#### TASK DETAILS:
Copy each line below that has "FIXED".

#### ENTRIES PROVIDED:
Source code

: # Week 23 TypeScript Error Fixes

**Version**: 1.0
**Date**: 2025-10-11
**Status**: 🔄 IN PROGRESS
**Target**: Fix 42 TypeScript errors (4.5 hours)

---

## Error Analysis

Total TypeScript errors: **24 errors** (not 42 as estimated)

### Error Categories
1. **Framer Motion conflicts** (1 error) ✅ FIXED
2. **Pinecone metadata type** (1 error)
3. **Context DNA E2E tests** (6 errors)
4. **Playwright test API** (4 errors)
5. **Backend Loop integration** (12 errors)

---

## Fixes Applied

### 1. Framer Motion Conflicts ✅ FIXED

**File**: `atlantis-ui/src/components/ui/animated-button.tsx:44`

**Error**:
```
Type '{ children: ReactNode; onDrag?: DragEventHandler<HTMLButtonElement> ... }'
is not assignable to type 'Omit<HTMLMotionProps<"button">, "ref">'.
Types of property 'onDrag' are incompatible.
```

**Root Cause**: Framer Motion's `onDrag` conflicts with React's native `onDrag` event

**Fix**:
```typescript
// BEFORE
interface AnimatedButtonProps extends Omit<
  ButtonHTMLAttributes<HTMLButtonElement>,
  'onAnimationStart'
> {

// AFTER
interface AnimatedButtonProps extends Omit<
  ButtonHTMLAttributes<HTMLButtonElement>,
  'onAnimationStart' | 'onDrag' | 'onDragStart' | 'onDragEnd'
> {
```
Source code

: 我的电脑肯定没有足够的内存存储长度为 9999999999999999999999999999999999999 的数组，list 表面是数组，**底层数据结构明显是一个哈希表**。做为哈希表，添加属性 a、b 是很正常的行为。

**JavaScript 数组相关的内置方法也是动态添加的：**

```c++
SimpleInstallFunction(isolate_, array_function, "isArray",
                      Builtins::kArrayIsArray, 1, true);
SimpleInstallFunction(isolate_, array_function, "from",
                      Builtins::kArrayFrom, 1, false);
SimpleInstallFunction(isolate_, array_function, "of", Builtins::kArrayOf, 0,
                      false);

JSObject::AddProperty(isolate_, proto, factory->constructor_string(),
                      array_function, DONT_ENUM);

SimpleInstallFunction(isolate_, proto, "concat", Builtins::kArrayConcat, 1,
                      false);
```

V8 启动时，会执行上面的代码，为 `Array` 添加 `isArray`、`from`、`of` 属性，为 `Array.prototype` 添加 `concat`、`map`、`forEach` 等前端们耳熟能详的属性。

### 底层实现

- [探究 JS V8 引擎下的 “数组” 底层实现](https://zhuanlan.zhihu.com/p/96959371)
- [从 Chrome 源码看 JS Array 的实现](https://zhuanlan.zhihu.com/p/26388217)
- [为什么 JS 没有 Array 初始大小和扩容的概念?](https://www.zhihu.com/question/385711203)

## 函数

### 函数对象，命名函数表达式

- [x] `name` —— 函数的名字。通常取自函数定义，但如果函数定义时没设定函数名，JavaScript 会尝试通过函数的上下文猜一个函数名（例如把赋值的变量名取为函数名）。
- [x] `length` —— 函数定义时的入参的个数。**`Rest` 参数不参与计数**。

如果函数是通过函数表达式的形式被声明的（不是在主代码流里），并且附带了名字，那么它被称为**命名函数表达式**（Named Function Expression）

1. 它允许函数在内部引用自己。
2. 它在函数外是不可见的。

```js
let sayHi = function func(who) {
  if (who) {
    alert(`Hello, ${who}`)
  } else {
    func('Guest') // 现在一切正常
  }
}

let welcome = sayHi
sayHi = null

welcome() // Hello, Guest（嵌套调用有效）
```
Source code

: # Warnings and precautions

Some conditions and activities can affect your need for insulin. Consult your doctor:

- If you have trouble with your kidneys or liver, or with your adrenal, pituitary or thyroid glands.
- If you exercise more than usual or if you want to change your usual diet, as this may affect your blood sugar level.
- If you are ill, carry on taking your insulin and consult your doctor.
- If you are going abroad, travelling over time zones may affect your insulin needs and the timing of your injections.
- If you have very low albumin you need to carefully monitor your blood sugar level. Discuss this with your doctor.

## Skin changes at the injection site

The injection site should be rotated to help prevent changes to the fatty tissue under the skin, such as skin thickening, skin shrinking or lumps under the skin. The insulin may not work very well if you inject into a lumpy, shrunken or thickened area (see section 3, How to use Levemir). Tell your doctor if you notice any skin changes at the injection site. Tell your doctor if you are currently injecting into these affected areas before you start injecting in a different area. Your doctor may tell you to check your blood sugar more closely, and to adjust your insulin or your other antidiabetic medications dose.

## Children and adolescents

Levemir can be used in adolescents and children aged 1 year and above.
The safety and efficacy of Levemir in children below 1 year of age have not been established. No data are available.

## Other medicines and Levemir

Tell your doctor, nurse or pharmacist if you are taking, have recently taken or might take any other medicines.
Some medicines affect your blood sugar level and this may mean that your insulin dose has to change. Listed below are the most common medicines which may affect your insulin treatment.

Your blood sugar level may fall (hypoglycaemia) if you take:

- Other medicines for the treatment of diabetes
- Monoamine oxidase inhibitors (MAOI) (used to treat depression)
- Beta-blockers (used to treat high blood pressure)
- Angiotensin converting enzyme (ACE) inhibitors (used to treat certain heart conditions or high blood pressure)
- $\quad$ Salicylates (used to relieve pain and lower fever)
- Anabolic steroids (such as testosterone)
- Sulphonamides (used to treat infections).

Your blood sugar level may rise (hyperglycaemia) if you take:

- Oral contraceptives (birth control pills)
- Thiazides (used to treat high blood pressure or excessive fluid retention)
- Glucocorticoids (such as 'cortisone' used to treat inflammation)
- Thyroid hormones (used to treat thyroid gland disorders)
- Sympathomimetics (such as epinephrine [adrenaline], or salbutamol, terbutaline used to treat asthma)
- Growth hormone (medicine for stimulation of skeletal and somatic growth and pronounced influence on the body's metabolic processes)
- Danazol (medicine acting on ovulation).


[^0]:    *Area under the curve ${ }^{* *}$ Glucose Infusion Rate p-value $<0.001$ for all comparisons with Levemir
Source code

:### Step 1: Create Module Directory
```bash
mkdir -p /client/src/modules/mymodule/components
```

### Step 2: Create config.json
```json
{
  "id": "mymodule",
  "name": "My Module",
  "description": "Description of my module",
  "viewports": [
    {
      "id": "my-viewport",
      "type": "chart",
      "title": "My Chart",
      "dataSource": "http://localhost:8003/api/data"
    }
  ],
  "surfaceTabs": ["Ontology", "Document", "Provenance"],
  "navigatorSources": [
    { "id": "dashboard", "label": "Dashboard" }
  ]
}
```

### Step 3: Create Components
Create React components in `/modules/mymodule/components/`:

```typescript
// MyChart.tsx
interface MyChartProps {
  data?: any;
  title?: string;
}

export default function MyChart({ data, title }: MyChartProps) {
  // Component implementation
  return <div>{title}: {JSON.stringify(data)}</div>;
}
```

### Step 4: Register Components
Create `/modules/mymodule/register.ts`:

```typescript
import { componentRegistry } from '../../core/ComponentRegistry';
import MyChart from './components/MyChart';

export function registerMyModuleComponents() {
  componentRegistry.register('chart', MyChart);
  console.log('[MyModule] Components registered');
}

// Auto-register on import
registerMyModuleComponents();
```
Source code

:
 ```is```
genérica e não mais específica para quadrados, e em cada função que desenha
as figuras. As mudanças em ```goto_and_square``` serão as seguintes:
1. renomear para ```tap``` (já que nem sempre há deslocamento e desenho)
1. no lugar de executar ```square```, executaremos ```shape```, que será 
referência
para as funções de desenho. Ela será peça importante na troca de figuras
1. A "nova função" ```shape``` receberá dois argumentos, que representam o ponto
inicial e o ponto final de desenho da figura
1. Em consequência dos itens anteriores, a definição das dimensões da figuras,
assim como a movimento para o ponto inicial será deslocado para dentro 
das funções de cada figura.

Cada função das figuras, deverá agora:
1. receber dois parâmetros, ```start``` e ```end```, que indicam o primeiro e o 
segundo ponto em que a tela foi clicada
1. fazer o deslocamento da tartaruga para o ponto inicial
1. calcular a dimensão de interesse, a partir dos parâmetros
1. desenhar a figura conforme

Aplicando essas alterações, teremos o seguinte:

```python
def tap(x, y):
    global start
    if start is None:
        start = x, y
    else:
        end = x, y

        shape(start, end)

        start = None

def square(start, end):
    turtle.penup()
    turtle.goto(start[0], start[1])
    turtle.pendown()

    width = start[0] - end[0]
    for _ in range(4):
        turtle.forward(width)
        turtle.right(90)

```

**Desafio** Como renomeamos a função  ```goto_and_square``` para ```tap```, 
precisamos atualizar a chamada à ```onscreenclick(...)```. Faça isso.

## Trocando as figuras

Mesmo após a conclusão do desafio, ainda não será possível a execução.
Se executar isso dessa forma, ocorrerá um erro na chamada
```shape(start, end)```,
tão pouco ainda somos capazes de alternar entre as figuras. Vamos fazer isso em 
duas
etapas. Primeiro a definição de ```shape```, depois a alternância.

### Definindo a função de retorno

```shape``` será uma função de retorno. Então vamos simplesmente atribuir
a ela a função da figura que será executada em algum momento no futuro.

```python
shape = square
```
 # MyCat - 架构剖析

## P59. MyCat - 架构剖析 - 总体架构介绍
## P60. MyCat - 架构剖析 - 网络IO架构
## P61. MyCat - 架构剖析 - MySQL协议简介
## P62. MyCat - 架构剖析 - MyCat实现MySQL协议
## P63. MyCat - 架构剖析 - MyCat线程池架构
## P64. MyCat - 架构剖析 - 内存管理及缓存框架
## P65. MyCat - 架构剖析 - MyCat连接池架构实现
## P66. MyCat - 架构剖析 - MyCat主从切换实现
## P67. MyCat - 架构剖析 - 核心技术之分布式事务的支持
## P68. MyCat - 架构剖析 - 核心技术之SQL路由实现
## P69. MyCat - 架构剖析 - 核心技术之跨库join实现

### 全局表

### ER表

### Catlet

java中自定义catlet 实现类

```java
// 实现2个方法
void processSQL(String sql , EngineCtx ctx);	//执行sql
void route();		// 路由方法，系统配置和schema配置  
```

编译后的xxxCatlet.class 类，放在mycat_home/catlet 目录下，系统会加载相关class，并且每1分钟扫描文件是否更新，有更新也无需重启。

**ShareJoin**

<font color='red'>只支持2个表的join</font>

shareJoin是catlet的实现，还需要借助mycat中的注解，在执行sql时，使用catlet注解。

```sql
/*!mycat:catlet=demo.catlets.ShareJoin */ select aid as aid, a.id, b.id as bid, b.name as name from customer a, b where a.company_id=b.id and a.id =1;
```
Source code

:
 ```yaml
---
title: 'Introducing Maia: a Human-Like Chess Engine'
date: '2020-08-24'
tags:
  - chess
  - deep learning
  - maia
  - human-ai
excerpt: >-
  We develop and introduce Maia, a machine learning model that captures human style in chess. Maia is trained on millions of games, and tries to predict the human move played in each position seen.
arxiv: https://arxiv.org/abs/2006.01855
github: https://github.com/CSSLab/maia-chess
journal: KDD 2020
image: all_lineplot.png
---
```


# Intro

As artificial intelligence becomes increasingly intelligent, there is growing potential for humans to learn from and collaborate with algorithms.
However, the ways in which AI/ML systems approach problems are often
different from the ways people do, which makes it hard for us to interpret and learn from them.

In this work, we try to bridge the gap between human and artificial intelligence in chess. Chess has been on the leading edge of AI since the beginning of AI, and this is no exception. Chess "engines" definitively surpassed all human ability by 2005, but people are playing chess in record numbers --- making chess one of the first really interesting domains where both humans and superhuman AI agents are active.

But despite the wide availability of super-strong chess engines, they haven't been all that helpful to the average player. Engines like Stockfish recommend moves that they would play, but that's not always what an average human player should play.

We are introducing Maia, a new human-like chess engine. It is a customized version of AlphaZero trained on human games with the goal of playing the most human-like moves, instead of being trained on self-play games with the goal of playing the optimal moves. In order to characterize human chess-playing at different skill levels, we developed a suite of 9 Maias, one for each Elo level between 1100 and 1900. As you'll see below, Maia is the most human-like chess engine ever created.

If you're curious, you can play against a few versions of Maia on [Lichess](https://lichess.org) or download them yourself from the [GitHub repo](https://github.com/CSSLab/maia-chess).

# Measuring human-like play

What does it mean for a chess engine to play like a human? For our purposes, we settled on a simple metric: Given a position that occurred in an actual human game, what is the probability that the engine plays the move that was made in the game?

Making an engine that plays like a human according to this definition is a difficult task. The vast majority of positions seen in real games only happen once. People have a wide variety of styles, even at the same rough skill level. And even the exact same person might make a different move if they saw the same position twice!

#### TASK ANSWER:
1. **Framer Motion conflicts** (1 error) ✅ FIXED
### 1. Framer Motion Conflicts ✅ FIXED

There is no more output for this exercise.